For his erotic-picture experiment, Bem reports an even better p-value of .01. This is a less-than-1% possibility that chance alone could have caused his results. But think of the p-value as a medical test. Let's say your doctor tells you you've tested positive for a rare genetic disorder. The test is quite reliable: it has a false positive rate of just 1%. Things are sounding pretty bad for you, no? Now let's say this disorder only affects one in a million people. Out of a million people, 1%, or 10,000 people, would get a false positive on the medical test. That means there's still a 99.99% chance that you're fine.

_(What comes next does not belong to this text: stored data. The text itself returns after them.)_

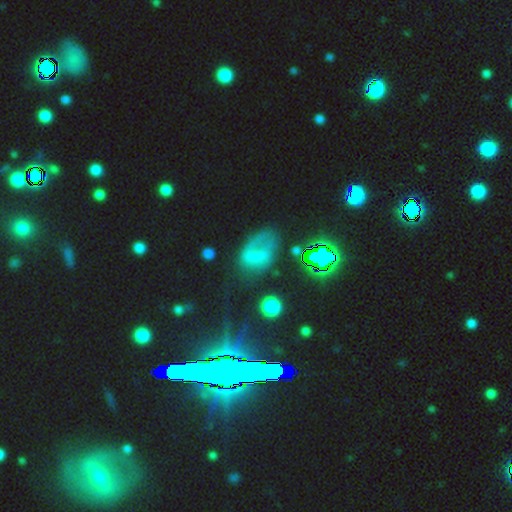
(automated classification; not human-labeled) A smooth galaxy with no disk features (40%).

Vote fractions:
- Smooth or featured? smooth: 40% / featured or disk: 36% / star or artifact: 24%
- Merging? major disturbance: 39% / none: 32% / minor disturbance: 24% / merger: 6%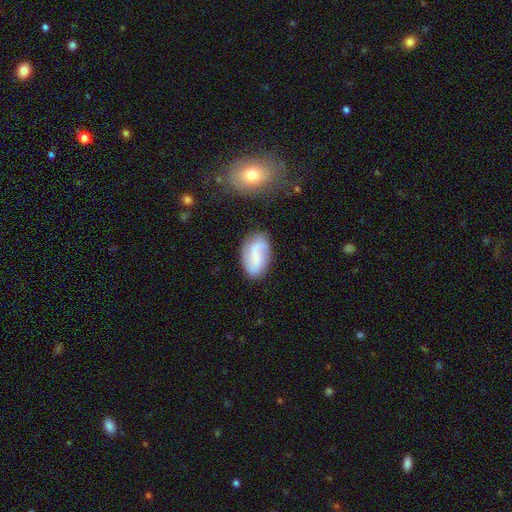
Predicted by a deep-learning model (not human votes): smooth-or-featured: featured or disk: 62% | smooth: 31% | star or artifact: 7%
  disk-edge-on: no: 97% | yes: 3%
    bar: weak: 47% | no: 32% | strong: 21%
    has-spiral-arms: yes: 91% | no: 9%
      spiral-winding: loose: 57% | medium: 31% | tight: 12%
      spiral-arm-count: 2: 86% | can't tell: 7% | 1: 3% | 3: 2% | 4: 1% | more than 4: 1%
    bulge-size: small: 48% | none: 31% | moderate: 17% | large: 2% | dominant: 1%
  merging: none: 77% | minor disturbance: 16% | major disturbance: 5% | merger: 3%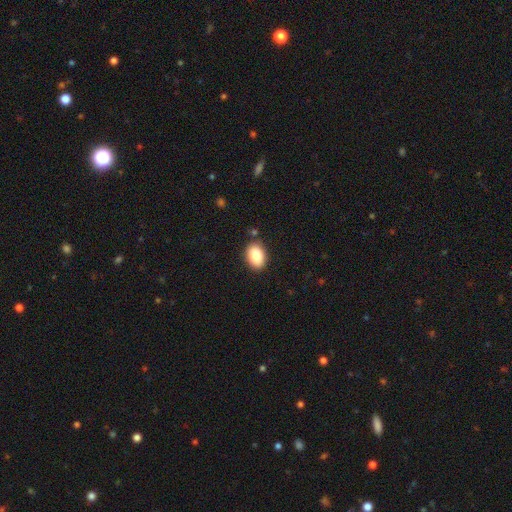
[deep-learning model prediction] smooth-or-featured: smooth: 86% | star or artifact: 7% | featured or disk: 7%
  how-rounded: in between: 85% | round: 14% | cigar-shaped: 1%
  merging: none: 85% | minor disturbance: 10% | merger: 3% | major disturbance: 2%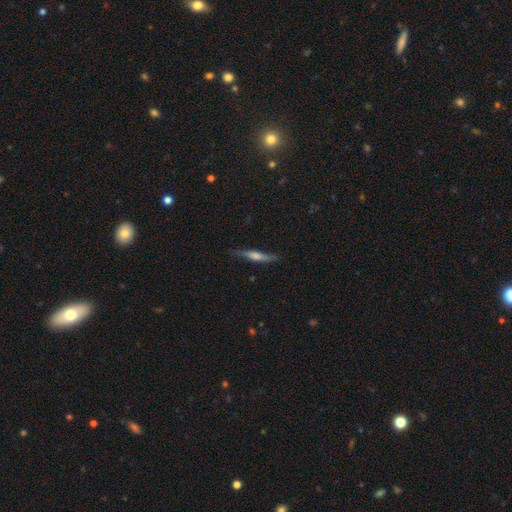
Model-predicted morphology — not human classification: type=featured or disk (55%); edge-on=yes (94%); edge-on bulge=rounded (65%); merging=none (83%).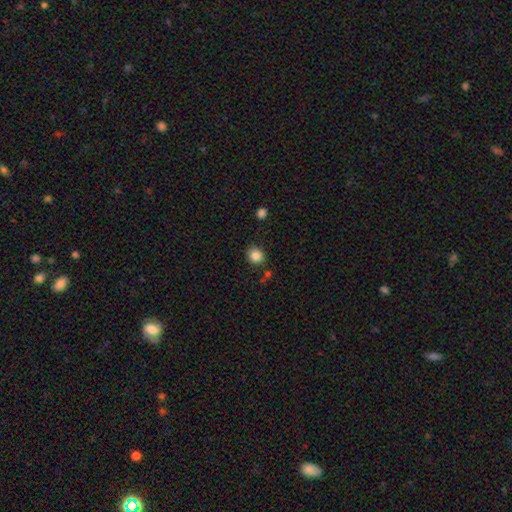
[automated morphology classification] The model was most divided on "how rounded": round: 82%, in between: 17%, cigar-shaped: 1%. More confident: smooth or featured — smooth (85%); merging — none (83%).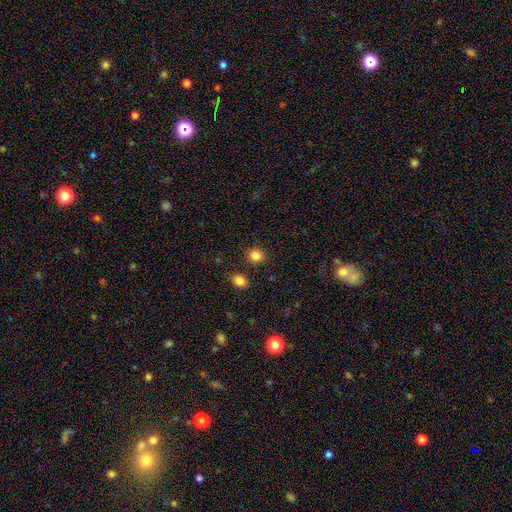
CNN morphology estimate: Smooth or featured: smooth — 84% (star or artifact — 12%)
How rounded: round — 87% (in between — 12%)
Merging: none — 87% (minor disturbance — 6%)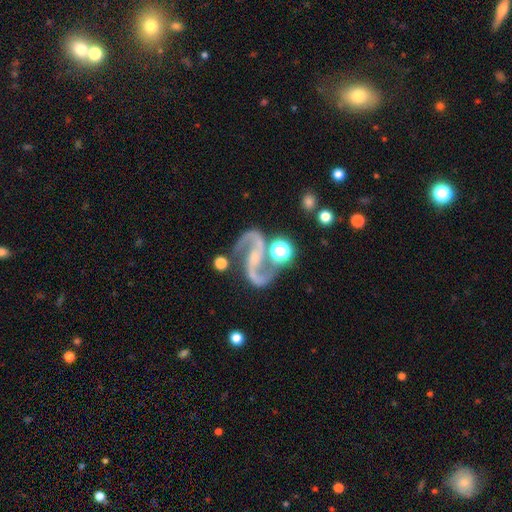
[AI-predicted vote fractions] A featured or disk galaxy (92%) with a weak bar (36%), 2 (95%) medium (50%) spiral arms (98%) and a small central bulge (59%). Merging: none (69%).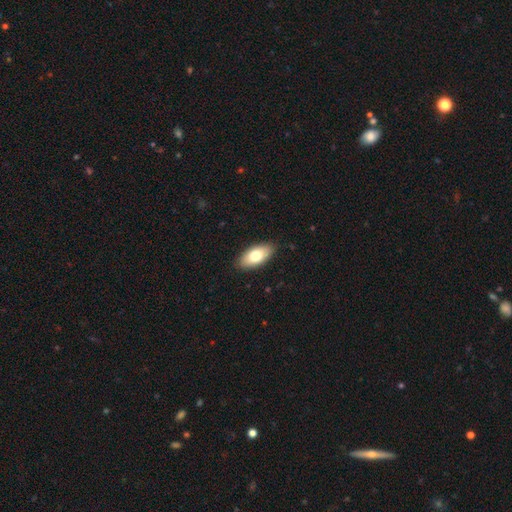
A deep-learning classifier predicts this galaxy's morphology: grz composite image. It shows a smooth galaxy with no disk features (75%) that is in between round and cigar-shaped (91%). Merging: none (88%).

This kind of analysis is called Bayesian statistics. Instead of assuming that your experiment takes place in a vacuum, it takes into account how likely your result would have seemed beforehand. A low p-value on one experiment might mean ESP is 100 times more likely to exist than it previously was. But if the sum of scientific knowledge before this paper was published said that telepathy was astronomically unlikely--well, we're probably still fine.
So this paper tells us a lot--but not about ESP. Whatever its author's intentions were, "Feeling the Future" will probably go down in history as an important paper about statistics. JPSP, recognizing this, is publishing a critique in the same issue as Bem's paper. In the critique, a group of scientists will share their own, Bayesian analysis of Bem's data. According to Science, this analysis "concludes that, if anything, [the data] support the hypothesis that ESP does not exist."
Or maybe Bem's results are real, and someone out there already knows exactly how this whole drama will play out.
Ten thousand and one thanks to Doug for teaching me about statistics.